**Reading text:**
========================
Our power is not measured in weapons or cash but in humans; our power is with and through each other

Life may be uncertain, but I’m certain about that!

Crying in the Mercantile Library

This is NOT a music-related post. (I have to post that disclaimer, as two of the four regular readers of this blog don’t like my musical musings.)

Michelle Zauner is the leader of the band Japanese Breakfast. I’m a huge fan. (Their new album comes out soon!)

But she also wrote a very moving memoir about loss – her book Crying in H Mart. When her mother was diagnosed with cancer, Michelle left her East Coast band and flew back to her childhood home in Eugene, Oregon, to take care of her mom during her final months. And as a Korean-American who lost not just her mom but her connection to her Korean heritage, Michelle feels the grief quite intensely.

I can sorta-kinda relate. I’m not mixed race like Michelle, but my mom was first generation Italian-American. And when she passed away, I lost that connection to the Italian part of my heritage. I was lucky enough to spend some quality time with my Italian aunts (Rosetta and Inez) growing up, but chances are my feelings of “Italian-ness” would be much stronger had my mom not passed away when I was so young.

I hadn’t thought about that a lot, until I listened to Michelle speak about her book at Cincinnati’s Mercantile Library earlier this week.

I found myself getting a bit misty-eyed when she talked about the sense of not just maternal loss but also cultural loss. And I started to think that I’m not just a fan of Michelle’s band, but also a kindred spirit with her.
========================
Stored entries
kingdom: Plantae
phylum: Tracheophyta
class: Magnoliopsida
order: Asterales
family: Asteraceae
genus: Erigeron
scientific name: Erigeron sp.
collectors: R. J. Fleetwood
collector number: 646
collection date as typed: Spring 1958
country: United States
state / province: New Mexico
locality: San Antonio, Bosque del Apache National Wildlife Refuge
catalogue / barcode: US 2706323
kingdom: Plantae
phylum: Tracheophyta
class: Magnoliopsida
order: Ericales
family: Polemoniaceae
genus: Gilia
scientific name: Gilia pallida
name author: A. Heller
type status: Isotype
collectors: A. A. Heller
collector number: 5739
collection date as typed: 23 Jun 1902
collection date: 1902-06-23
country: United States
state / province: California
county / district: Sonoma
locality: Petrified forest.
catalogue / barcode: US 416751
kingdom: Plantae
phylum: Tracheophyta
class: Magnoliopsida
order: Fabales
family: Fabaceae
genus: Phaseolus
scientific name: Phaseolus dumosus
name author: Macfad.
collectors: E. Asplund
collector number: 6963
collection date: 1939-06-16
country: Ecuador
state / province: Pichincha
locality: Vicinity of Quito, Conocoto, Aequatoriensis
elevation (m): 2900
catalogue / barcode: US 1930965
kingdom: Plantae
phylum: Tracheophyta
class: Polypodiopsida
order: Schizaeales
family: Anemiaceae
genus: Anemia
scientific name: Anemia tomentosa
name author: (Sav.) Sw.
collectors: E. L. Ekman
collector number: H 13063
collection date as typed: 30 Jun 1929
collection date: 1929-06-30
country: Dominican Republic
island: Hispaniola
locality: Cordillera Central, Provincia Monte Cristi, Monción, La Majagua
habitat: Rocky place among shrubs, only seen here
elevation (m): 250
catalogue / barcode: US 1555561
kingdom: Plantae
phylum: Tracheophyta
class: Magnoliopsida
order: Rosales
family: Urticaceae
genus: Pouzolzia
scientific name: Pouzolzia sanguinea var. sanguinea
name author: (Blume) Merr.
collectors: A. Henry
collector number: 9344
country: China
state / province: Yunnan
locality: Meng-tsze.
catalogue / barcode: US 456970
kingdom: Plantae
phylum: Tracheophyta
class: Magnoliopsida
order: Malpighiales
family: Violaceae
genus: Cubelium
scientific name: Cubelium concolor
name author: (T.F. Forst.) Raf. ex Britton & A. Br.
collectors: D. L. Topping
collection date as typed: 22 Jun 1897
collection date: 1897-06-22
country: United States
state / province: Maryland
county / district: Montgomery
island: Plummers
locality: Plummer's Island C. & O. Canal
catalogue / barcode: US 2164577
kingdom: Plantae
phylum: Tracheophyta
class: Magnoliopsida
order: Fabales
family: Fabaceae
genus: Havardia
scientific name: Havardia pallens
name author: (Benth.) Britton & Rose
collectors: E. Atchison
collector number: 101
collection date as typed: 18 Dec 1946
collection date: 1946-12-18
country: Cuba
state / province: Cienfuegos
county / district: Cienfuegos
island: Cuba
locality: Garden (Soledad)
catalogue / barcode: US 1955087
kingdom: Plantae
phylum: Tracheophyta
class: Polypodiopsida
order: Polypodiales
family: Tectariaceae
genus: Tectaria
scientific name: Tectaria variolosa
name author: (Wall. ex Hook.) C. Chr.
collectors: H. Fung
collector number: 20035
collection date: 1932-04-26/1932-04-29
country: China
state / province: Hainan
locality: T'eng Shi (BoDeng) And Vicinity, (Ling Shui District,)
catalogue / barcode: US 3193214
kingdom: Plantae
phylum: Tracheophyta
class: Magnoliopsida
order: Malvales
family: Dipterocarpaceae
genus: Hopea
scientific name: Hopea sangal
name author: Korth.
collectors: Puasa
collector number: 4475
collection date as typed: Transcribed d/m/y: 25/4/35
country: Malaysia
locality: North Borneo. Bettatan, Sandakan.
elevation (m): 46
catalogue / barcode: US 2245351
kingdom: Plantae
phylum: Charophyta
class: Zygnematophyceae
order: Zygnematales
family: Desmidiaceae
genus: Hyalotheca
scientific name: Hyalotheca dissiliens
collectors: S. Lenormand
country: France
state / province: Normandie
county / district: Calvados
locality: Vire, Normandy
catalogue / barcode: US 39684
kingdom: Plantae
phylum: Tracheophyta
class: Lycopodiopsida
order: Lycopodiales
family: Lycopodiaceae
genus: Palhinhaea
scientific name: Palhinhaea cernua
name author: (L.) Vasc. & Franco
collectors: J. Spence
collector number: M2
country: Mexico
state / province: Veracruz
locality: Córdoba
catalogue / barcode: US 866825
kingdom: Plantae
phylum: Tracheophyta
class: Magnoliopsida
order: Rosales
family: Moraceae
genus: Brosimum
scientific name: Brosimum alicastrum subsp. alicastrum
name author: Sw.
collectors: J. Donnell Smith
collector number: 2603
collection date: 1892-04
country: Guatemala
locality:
========================
**What you will do:**
According to the blog post, where did Michelle Zauner fly back to in order to care for her mother? These lines have no connection to the blog post.

**Reply:**
Her childhood home in Eugene, Oregon.